═══ SUPPLIED TEXT

Re: [PATCH] x86-64: use 32-bit XOR to zero registers

From: Ingo Molnar
Date: Thu Jul 26 2018 - 15:06:40 EST



* Pavel Machek <pavel@xxxxxx> wrote:

> On Thu 2018-07-26 13:45:37, Ingo Molnar wrote:
> >
> > * Pavel Machek <pavel@xxxxxx> wrote:
> >
> > > On Tue 2018-06-26 08:38:22, Henrique de Moraes Holschuh wrote:
> > > > On Tue, 26 Jun 2018, Jan Beulich wrote:
> > > > > >>> On 25.06.18 at 18:33, <rdunlap@xxxxxxxxxxxxx> wrote:
> > > > > > On 06/25/2018 03:25 AM, Jan Beulich wrote:
> > > > > >> Some Intel CPUs don't recognize 64-bit XORs as zeroing idioms - use
> > > > > >> 32-bit ones instead.
> > > > > >
> > > > > > Hmph. Is that considered a bug (errata)?
> > > > >
> > > > > No.
> > > > >
> > > > > > URL/references?
> > > > >
> > > > > Intel's Optimization Reference Manual says so (in rev 040 this is in section
> > > > > 16.2.2.5 "Zeroing Idioms" as a subsection of the Goldmont/Silvermont
> > > > > descriptions).
> > > > >
> > > > > > Are these changes really only zeroing the lower 32 bits of the register?
> > > > > > and that's all that the code cares about?
> > > > >
> > > > > No - like all operations targeting a 32-bit register, the result is zero
> > > > > extended to the entire 64-bit destination register.
> > > >
> > > > Missing information that would have been helpful in the commit message:
> > > >
> > > > When the processor can recognize something as a zeroing idiom, it
> > > > optimizes that operation on the front-end. Only 32-bit XOR r,r is
> > > > documented as a zeroing idiom according to the Intel optimization
> > > > manual. While a few Intel processors recognize the 64-bit version of
> > > > XOR r,r as a zeroing idiom, many won't.
> > > >
> > > > Note that the 32-bit operation extends to the high part of the 64-bit
> > > > register, so it will zero the entire 64-bit register. The 32-bit
> > > > instruction is also one byte shorter.
> > >
> > > Actually, I believe that should be comment in code.
> >
> > Agreed - mind sending a patch that adds it?
>
> Ok. Would /* write to low 32 bits clears high 32 bits, too */ be
> reasonable comment?

So I'd suggest putting the above description somewhere strategic - such as the top
of entry_64.S, or calling.h, or so?

Thanks,

Ingo

══════

• **EXERCISE TASK 1**: In the thread, how does the length of the 32-bit XOR instruction compare with the 64-bit one?

═══ RECORD SET

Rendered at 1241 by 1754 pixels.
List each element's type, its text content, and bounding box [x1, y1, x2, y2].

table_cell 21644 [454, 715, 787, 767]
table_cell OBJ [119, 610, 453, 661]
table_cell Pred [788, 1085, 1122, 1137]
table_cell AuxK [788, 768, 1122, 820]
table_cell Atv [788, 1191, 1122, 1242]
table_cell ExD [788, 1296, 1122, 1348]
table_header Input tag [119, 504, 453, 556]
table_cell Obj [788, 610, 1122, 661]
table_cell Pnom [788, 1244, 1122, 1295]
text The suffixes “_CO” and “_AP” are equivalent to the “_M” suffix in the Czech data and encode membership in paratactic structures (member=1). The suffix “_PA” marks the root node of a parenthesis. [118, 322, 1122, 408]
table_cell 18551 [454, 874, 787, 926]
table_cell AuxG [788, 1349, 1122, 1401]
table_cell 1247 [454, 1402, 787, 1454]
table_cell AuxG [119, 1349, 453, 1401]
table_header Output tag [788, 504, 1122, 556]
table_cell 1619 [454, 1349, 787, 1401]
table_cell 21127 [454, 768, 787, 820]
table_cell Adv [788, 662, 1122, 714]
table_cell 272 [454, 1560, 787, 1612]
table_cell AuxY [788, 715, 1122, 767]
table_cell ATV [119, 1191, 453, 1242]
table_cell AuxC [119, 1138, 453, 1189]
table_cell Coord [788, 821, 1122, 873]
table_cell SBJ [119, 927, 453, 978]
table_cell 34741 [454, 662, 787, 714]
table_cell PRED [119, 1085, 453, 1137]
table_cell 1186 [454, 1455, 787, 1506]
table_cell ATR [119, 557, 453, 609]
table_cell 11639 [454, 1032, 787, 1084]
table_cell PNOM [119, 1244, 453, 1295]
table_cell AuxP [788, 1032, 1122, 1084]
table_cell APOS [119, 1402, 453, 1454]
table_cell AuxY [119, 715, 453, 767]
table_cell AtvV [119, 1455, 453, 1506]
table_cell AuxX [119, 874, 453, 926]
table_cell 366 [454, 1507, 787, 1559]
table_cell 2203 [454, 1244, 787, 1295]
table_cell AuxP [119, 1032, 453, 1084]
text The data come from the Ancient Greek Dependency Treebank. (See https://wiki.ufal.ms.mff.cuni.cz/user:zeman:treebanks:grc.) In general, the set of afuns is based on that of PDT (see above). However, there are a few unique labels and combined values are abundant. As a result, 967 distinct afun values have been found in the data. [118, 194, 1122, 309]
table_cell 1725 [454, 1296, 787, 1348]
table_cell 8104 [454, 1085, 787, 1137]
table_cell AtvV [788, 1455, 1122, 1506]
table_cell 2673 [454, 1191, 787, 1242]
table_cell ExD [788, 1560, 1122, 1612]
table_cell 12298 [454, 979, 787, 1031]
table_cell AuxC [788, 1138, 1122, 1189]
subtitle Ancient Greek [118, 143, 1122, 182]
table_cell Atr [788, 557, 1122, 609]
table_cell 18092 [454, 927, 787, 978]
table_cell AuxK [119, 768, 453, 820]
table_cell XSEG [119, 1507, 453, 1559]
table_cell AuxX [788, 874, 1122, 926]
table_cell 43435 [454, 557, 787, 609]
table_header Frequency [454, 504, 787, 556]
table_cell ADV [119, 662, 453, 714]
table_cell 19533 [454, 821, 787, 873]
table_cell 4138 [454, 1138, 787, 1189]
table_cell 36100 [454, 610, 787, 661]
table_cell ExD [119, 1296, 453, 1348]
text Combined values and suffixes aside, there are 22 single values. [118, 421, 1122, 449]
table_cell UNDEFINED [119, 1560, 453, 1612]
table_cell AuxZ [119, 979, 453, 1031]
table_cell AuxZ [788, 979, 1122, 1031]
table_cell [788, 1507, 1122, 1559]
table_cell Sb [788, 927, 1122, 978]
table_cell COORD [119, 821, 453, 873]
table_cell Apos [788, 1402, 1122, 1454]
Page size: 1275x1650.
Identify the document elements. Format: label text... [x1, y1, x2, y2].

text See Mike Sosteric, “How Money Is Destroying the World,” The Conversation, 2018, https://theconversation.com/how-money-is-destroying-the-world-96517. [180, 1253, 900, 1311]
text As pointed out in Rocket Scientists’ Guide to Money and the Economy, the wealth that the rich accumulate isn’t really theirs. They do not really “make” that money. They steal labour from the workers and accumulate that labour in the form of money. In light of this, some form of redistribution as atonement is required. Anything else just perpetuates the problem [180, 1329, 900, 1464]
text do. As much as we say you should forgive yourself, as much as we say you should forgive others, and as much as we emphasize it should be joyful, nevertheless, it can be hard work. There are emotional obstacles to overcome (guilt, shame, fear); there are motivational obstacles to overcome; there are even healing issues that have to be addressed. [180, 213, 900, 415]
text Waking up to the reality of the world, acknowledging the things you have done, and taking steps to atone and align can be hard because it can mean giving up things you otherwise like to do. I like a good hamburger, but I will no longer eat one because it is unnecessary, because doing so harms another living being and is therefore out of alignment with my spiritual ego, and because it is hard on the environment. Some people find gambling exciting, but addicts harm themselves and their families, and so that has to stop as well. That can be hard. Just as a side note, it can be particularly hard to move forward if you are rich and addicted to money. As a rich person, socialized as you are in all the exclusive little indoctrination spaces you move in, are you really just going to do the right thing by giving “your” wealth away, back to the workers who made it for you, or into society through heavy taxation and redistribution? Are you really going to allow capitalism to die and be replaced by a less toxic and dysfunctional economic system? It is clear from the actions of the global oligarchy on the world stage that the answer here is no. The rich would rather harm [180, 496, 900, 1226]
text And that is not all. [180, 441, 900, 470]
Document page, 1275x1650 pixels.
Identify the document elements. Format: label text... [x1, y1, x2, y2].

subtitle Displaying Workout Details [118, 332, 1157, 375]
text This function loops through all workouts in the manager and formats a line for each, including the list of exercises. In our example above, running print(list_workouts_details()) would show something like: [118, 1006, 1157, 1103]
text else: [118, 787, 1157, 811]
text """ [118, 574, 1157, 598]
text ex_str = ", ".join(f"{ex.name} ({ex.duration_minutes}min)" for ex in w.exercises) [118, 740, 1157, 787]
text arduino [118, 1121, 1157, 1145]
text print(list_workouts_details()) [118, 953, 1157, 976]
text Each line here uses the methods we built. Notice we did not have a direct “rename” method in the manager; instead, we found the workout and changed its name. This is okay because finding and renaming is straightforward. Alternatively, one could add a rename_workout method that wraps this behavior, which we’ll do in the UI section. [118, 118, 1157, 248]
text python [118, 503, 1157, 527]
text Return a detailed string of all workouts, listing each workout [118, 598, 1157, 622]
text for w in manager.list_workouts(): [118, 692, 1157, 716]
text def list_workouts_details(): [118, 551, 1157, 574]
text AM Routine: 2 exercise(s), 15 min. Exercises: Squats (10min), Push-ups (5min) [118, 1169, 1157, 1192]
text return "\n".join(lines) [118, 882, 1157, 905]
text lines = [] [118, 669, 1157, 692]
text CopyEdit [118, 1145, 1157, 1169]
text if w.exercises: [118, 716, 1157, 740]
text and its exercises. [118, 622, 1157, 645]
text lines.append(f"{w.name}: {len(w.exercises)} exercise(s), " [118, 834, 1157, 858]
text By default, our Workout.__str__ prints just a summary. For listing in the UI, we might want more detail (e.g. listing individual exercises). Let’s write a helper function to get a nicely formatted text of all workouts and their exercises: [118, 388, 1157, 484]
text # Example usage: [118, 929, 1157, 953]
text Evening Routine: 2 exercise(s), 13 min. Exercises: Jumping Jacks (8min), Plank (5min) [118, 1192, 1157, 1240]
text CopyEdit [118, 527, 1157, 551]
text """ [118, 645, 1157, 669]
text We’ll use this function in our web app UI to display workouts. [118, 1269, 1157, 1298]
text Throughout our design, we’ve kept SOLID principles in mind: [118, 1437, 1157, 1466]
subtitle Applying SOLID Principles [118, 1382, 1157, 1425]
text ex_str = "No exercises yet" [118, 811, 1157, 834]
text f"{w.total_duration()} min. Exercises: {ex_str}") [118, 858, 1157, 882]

══════

• **EXERCISE TASK 2**: Update the rows from their first line through the line containing "List each element's", replacing "Rendered" with "Displayed" and changing nothing else. Return only those lines.

• **CORRECT RESPONSE 1**: The 32-bit instruction is one byte shorter.

• **CORRECT RESPONSE 2**:
Displayed at 1241 by 1754 pixels.
List each element's type, its text content, and bounding box [x1, y1, x2, y2].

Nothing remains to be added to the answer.